После спешного отъезда Траяна Элий Адриан при встрече, по–дружески, как бы сочувствуя Ларцию, предупредил его, что император недоволен его жестокостью в отношении зависимых от него людей. Племянник императора, получивший в том месяце чин претора, пояснил, что дяде не по нраву строптивость префекта, его непонимание смысла внутренней политики принцепса, основанной на принципе «добродетельной силы», а также «благожелательного отношения власти ко всем подданным империи, как гражданам, так и не гражданам, что должно вызвать взаимное доверие и активную поддержку населения мероприятий, проводимых властью».
— Зачем упрямишься? – спросил Адриан, – Зачем ведешь себя вызывающе по отношению к властителю? Чего ты хочешь добиться?

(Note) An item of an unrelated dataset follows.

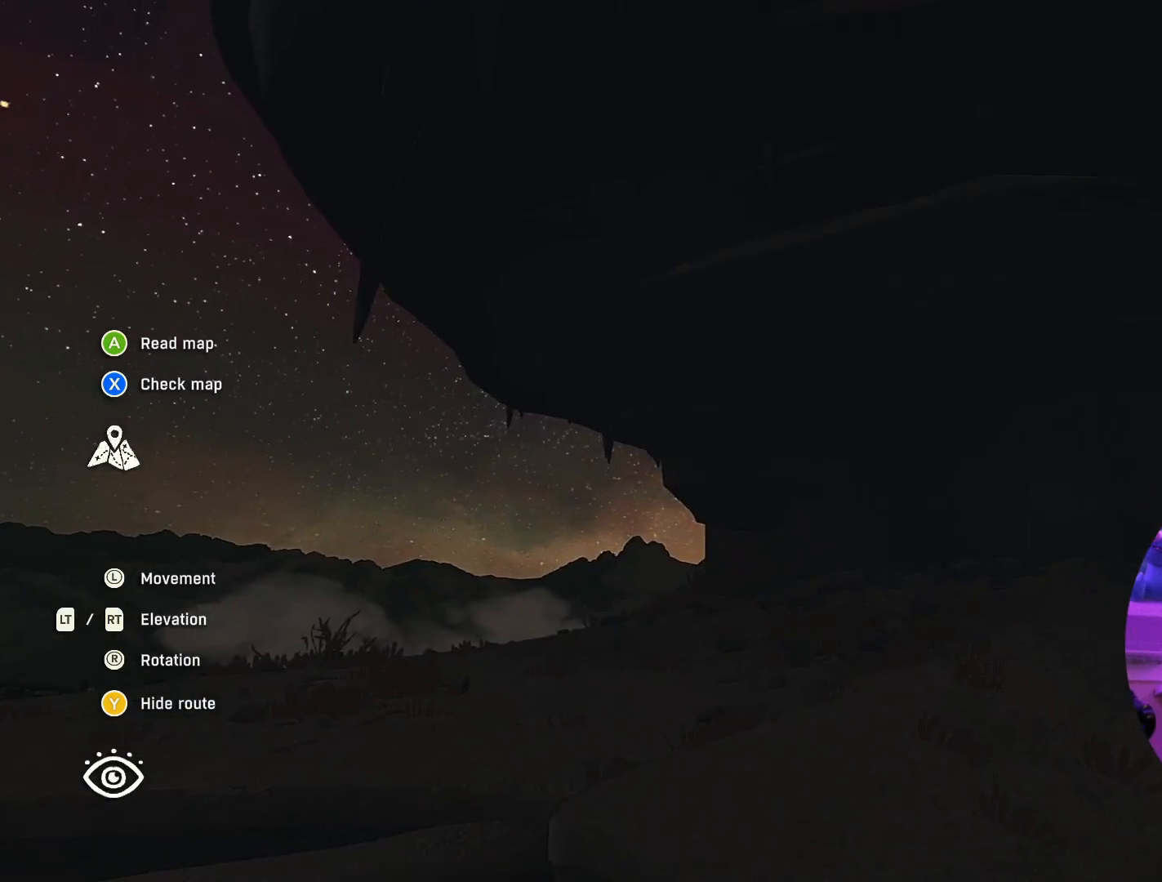
{"buttons": [], "left_stick": "center", "right_stick": "center", "events": [[367, "right_stick", "center"]]}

Ларций растерялся, не сразу нашел что ответить, а когда сообразил, Элия рядом уже не было. Это было у него в привычках – смутить человека, вывести его из равновесия и поспешно сбежать.
Спустя неделю до Лонга дошло, что в компании своих сторонников Адриан позволил себе куда более откровенные и дерзкие высказывания. Он открыто заявил, что идея «добродетельной силы» и «всеобщего мира между подданными» недоступна пониманию этого «однорукого олуха», не понимающего, что нельзя подвергать порке философа, тем более ссылать его на кирпичный завод. К сожалению, с многозначительной усмешкой добавил императорский воспитанник, вблизи верховной власти всегда избыток подобных «тупых служак». Это должно внушать опасения.
Кому – не уточнил.
Свое недовольство пояснил следующим образом – тому, кто не способен понять смысл политики, проводимой властями, не место на Палатинском холме. Адриан утверждал, что эпоха железного кулака миновала, теперь надо действовать по–другому. О полководцах из ближайшего окружения Траяна императорский воспитанник отозвался как о «замшелых пнях», не способных ни на что иное, кроме применения «грубого, неразумного насилия». При этом Адриан похвалился, что это он посоветовал императору поручить командование вновь организуемой конной группой Квинту Марцию Турбону. Адриан утверждал, что он первый открыл Турбона, человека доблестного и понятливого, вполне способного верно отзываться на призывы власти.